Does she see you as a potential husband? Just because you feel like she is fit for you, this feeling may not be reciprocated.

So, as I mentioned to the reader in question one, think twice. Why do you want her back? Does she feel the same about you? How do you deal with the abuses you are receiving from her?

In general, it takes two to make a relationship, and only when the two clearly understand what connects them together.

What connects us together must be stronger than the forces that would want to divide us.

Determine carefully your merger areas because they are the spine that holds the body together.

Ensure this merger area or area of the agreement has things that are core to the two of you. For example, values like respect, friendship, open and free communication are integral in a relationship.

Relationships end for several reasons. In fact, when you get this sick feeling in your stomach or a deep sense that it is over, this is the time to audit your relationship.

Evaluate your communication. Are simple conversations becoming difficult and at times turning into arguments? Are you being ignored or taken for granted?

Each person in a relationship needs to know how to detect these ‘symptoms’ of a relationship that is about to end.
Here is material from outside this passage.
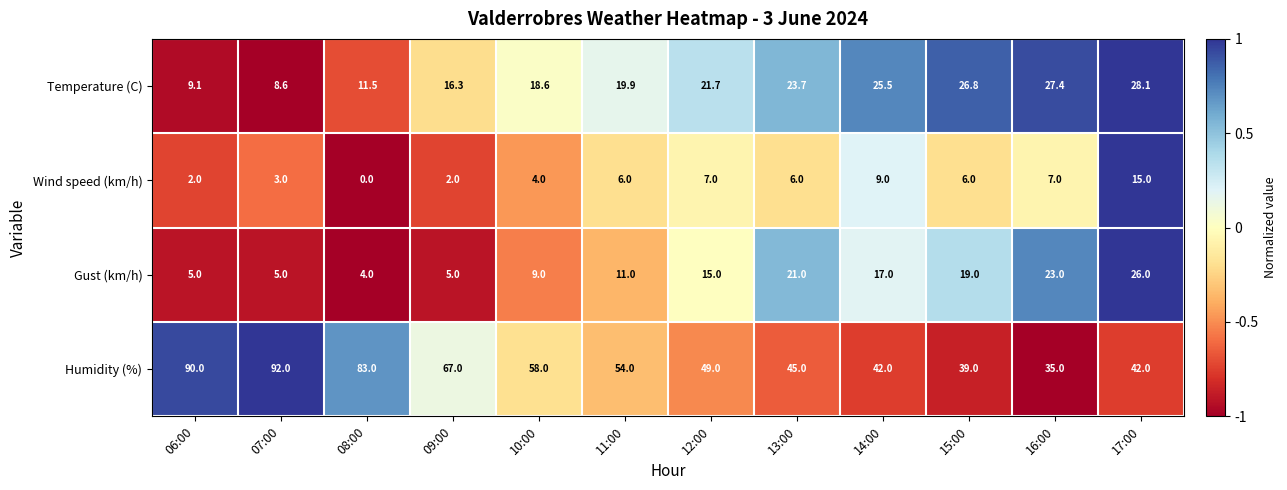

Count the number of categories in the chart.

12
In the end, the way a break up happens will automatically tell you a lot about yourself, the other person, and this way you deal with issues.

If, for example, your partner leaves because there are things that have happened repeatedly and were never resolved, it is important to evaluate the occurrences and craft a joint path towards healing.

This is because unresolved issues left for a long time in a relationship can kill good intentions. Do remember that it is easier to see the other person through the lens of the unresolved issues than through the good intentions that may be projected.

To avoid leading your relationship to fail, consider a few actions;

  • First, learn to listen to yourself and to your partner. Don’t be so consumed with yourself and forget to take seriously things your partner says. Watch out for words that are said and actions that are taken. In short, keep your eyes, your ears, and your heart on alert.
  • Second, learn to take responsibility by owning up when things go wrong. A relationship where one partner constantly makes excuses for their actions, refuses to take responsibility and instead uses blame and finger-pointing as strategies to find a way out of the issue, is on the verge of collapsing.